O nome de Gustavo Lopes não estava listado entre as atrações da "8ª CineOP – Mostra de Cinema de Ouro Preto", encerrada dia 17. Mas o garoto, de apenas 13 anos, acabou chamando atenção – inclusive do fotógrafo Ricardo Bastos, do Hoje em Dia, que, voluntariamente, resolveu clicá-lo – por um motivo bem particular: a despeito da pouca idade, o estudante é um pesquisador inveterado da música e do cinema dos anos 30/40. Sim, ao invés de hits de Carly Rae Jensen, por exemplo, ele aplica, em seus ouvidos, Aurora Miranda, Francisco Alves ou Almirante. E ao invés de blockbusters, vê filmes das décadas citadas.
Ao responder às perguntas da reportagem, além da simpatia, Gustavo deu provas inequívocas da desenvoltura que certamente encantou a pesquisadora Alice Gonzaga, filha de Adhemar Gonzaga, fundador da Cinédia, e "culpada" por sua ida a Ouro Preto. Mas para contar essa história, é preciso voltar no tempo. Gustavo diz que seu apreço a "antiguidades" vem desde que se entende como gente. "Com a internet, passei a pesquisar a música dos anos 30, e notei que a indústria do rádio e do disco estavam muito atreladas ao cinema. Até a década de 40, e mesmo na de 50, os cantores mais famosos participavam de filmes. Me perguntei: mas onde estão esses filmes? Sabia que a maioria estava perdida, mas fui procurar quem estava cuidando do que restou, pessoas que conhecessem mais essa área". Foi quando resolveu procurar o escritório da Cinédia, ao ler que um evento privado exibiria a cópia restaurada de "Alô Alô Carnaval" (1936, Adhemar Gonzaga).

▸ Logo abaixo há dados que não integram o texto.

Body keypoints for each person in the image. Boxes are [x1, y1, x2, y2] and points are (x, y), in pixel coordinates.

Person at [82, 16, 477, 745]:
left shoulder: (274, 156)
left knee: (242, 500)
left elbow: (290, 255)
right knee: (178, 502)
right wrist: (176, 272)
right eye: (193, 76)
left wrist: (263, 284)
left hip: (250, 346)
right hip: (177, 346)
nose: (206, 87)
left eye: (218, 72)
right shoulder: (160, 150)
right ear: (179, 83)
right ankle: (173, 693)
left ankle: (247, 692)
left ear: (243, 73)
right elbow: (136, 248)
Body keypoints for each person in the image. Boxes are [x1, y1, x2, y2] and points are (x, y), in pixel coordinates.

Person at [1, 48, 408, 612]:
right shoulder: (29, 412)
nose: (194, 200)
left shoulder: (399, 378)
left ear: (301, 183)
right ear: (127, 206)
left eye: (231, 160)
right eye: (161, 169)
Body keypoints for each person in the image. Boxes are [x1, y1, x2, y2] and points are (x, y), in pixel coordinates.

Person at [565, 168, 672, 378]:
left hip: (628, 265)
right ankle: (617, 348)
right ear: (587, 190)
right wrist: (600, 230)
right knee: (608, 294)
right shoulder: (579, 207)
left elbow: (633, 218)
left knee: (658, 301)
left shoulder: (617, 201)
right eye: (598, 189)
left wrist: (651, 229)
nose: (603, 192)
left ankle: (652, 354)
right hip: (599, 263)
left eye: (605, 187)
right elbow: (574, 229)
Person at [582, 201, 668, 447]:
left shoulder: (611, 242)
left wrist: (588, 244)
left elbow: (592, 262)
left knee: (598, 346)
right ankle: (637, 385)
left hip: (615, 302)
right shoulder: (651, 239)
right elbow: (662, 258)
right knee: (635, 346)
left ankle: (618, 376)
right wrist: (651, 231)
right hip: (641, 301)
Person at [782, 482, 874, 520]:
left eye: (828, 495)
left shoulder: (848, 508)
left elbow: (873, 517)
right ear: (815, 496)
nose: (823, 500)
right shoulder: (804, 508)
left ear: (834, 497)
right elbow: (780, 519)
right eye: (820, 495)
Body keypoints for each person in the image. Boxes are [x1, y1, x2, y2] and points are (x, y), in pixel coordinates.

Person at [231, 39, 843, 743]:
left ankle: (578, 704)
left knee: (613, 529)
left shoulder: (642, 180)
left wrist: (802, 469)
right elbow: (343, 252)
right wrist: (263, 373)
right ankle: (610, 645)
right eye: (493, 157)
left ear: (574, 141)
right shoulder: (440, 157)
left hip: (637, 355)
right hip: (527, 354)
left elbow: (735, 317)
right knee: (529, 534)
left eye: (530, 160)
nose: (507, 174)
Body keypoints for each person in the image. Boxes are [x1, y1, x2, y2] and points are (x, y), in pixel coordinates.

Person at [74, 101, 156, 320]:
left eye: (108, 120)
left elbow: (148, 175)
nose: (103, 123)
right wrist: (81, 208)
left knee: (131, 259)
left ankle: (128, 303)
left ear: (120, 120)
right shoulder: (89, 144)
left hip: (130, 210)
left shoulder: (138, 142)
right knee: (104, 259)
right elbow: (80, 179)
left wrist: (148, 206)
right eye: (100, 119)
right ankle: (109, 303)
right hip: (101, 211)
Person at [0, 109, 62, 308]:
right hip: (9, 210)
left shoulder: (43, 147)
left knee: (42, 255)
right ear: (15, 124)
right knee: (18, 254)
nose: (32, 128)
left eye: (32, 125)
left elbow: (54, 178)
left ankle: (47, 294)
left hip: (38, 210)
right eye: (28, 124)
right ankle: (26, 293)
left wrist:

"Liguei para lá, no dia 16 de outubro, mas o moço que atendeu não sabia detalhes e passou o telefone da própria Dona Alice. Fiquei com receio (de ligar), mas, 20 minutos depois, tomei coragem". Alice foi receptiva, mas foram as filhas dela que ficaram desconfiadas do interesse de um interlocutor tão jovem pelo assunto. "Elas a aconselharam a ter cuidado, pois poderia ser uma pessoa querendo se passar por mais nova, e passando trote", lembra ele. Mesmo assim, Alice e Gustavo começaram a conversar pela web. "Achei ela no Facebook, começamos a conversar por lá e por e-mail".
Ir ao Museu Vicente Celestino é uma meta
As dúvidas das filhas de Dona Alice se dissiparam quando os dois se encontraram no Festival de Cinema de Anápolis, em maio. "Ela me disse que participaria, mas avisou: Não é Brasília, mas é perto. Então, pedi para meu avô e minha mãe para ir. Fiquei num outro hotel, mais barato, mas acabei ficando muito tempo com ela". Daí voltamos a Ouro Preto: graças à intervenção de Alice, Gustavo acabou sendo convidado a participar do "CineOP". E adorou. Sua meta, agora, é ir ao Festival de Conservatória (RJ), onde vibra com a possibilidade de conhecer o espaço dedicado a Vicente Celestino. E ver, por exemplo, o vestido que Gilda de Abreu usou no filme "Bonequinha de Seda" (1936).
Inusitado? Sim, Gustavo Lopes sabe que seus interesses são distintos dos cultivados pelos seus contemporâneos. E nesse caso, há um outro "culpado": o avô materno, que é cantor e, nos anos 80, chegou a gravar discos. Foi através dele que o garoto chegou às músicas de Carmen Miranda, Mario Reis, Emilinha Borba, Marlene, Jorge Goulart...
E, como já foi explicado, daí chegou ao cinema, caminho que pretende seguir trilhando no futuro. "Costumo dizer que tenho dois ou três caminhos, mas que, ao fim, vão convergir. Posso fazer cinema, me tornar um pesquisador, por exemplo, ou um pequeno produtor de documentários. Ou fazer arquivologia, ser um restaurador...", especula. Enquanto isso... "Me considero um bom estudante, mas me penalizo, pois deveria me dedicar mais à escola", diz, todo sério. Bom que a atenção que ele dá já é suficiente para garantir boas notas no boletim.